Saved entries
<<<<

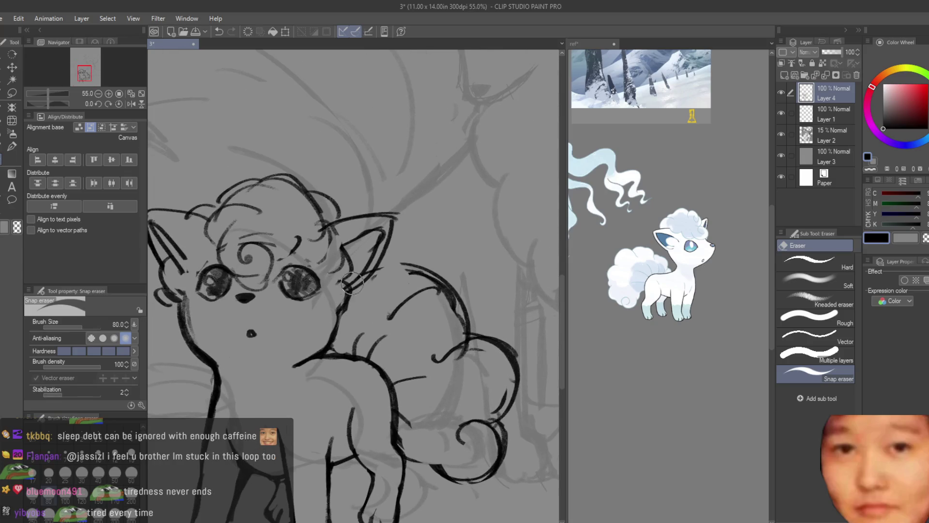
pyautogui.scroll(-4, 387, 288)
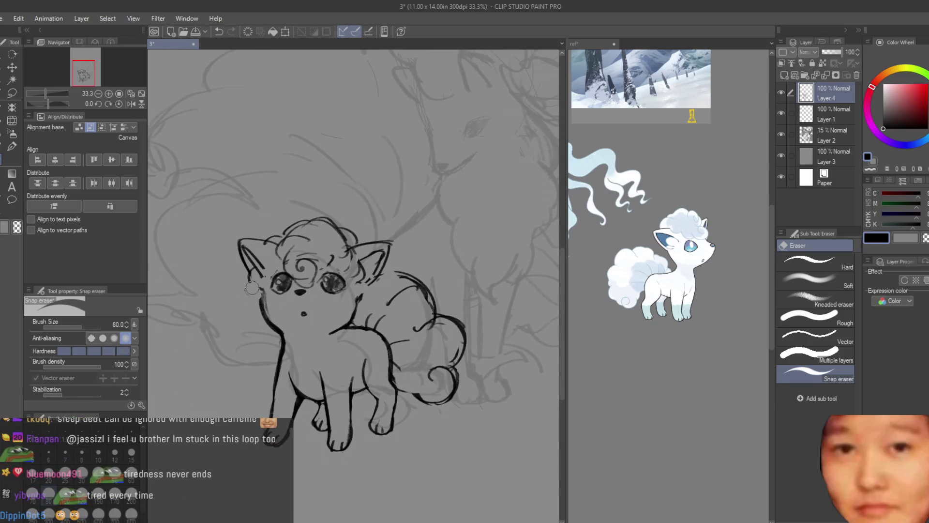
# Draw the shoulder line, erase part of it, then undo that erase.
pyautogui.press('b')
pyautogui.scroll(-2, 358, 305)
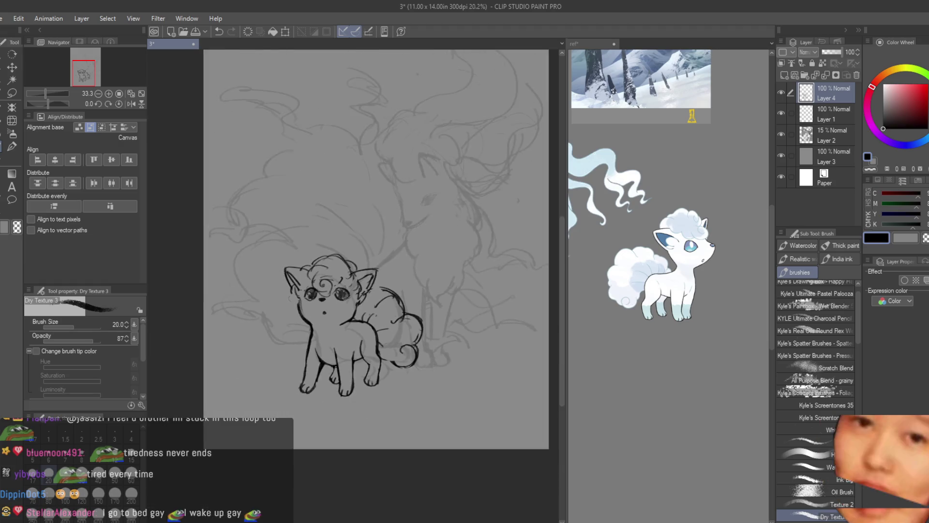
pyautogui.scroll(-1, 393, 324)
pyautogui.scroll(4, 393, 324)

>>>>

* _TASK DIRECTIONS_
The data above must be written out again without alteration, and the pictures in them must be excluded.

* _ANSWER SPACE_
pyautogui.scroll(-4, 387, 288)
# Draw the shoulder line, erase part of it, then undo that erase.
pyautogui.press('b')
pyautogui.scroll(-2, 358, 305)
pyautogui.scroll(-1, 393, 324)
pyautogui.scroll(4, 393, 324)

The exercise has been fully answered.